E’ a decorso ciclico con fasi di acutizzazione che si alternano a periodi di remissione della malattia. Una caratteristica è l’anemia, febbre, e debolezza muscolare (astenia) oltre naturalmente al dolore articolare caratterizzato da tumefazione (gonfiore) e da rigidità articolare mattutina.

Allo stato attuale non esiste una cura universale e definitiva in grado di debellare l’artrite reumatoide. Attraverso un trattamento appropriato, mirato alla riduzione del dolore, alla rivisitazione delle proprie abitudini comportamentali e alla prevenzione delle lesioni articolari, è comunque possibile convivere con la malattia e mantenere una buona qualità di vita.

In generale, farmaci antidolorifici e antinfiammatori, tra cui gli steroidi, sopprimono i sintomi ma non fermano la progressione della condizione. Farmaci antireumatici modificanti la malattia(DMARD) possono rallentare o arrestare la progressione della malattia.

Ma, a quanto pare, i pazienti che soffrono di artrite reumatoide avranno a breve un nuovo e valido alleato: si chiama Baricitinib, la molecola alla base di un nuovo farmaco approvato in Italia dall’AIFA, che blocca i meccanismi che innescano l’infiammazione alle articolazioni.

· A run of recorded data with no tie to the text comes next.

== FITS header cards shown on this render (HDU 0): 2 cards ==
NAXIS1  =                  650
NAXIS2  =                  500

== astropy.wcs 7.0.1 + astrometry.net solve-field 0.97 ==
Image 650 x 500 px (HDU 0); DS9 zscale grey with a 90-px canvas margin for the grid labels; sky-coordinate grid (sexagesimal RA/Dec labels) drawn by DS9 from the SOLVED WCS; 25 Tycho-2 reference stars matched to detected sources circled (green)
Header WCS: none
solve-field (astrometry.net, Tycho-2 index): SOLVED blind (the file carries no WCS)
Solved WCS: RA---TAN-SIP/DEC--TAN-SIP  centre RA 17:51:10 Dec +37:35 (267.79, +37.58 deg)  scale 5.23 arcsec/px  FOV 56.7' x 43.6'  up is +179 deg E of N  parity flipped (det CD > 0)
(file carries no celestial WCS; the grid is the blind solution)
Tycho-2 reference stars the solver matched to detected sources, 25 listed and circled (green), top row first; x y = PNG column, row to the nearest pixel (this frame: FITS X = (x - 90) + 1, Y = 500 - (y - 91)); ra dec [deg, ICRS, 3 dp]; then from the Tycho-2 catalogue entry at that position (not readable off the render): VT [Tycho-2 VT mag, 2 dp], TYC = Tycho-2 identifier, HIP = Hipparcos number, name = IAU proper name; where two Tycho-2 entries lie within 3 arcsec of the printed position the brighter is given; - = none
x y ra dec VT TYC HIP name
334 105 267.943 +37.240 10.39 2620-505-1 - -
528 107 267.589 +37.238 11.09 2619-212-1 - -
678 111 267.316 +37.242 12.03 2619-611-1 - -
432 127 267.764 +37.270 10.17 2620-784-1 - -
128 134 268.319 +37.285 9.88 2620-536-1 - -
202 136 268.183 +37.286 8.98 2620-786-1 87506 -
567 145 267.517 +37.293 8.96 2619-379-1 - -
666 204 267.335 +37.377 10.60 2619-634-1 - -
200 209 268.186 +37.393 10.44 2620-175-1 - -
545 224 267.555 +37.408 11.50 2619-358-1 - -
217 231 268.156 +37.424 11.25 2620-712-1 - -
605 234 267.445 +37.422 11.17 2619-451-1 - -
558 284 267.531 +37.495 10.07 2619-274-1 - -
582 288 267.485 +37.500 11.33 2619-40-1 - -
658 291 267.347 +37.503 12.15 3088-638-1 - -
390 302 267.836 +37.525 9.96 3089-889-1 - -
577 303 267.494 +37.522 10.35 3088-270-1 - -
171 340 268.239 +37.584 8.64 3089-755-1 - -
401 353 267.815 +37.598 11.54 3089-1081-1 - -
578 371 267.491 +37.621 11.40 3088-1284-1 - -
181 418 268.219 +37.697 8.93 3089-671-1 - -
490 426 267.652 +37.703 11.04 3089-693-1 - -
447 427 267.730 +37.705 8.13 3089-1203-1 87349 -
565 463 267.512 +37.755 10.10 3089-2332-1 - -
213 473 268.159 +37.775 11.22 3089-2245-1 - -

Il meccanismo che sta alla base di Baricitinib è del tutto innovativo. Questa molecola, infatti, inibisce infatti gli enzimi Janus chinasi 1 e 2, che modulano i segnali delle citochine infiammatorie responsabili dello sviluppo e della progressione della malattia. In più, a differenza dei farmaci biologici attualmente impiegati per la cura dell’artrite reumatoide, il nuovo farmaco è capace di bloccare l’effetto di quelle proteine infiammatorie che creano i dolori tipici di questa patologia invalidante.

In più, il farmaco avrà il grande vantaggio di poter essere assunto per via orale, anziché tramite iniezione come in genere accade per la maggior parte dei farmaci anti-infiammatori.

“Si tratta di un importante progresso per i pazienti”, spiega Roberto Caporali, Professore Associato di Reumatologia presso l’Università di Pavia e Responsabile dell’Early Arthritis Clinic della Fondazione Policlinico San Matteo di Pavia, “perché tra il 40 e il 50% dei pazienti non ottiene miglioramenti dal trattamento di prima linea che solitamente si basa sull’uso del metotrexate”.

L’efficacia della terapia con metotrexate viene valutata a 3 mesi e poi a 6, per valutare il raggiungimento di uno stato di controllo dei sintomi e, possibilmente, di remissione della patologia. Se il paziente non risponde e non ne trae beneficio, è necessario passare a terapie di seconda linea. Baricitinib può essere quindi un’opzione terapeutica in questa tipologia di pazienti.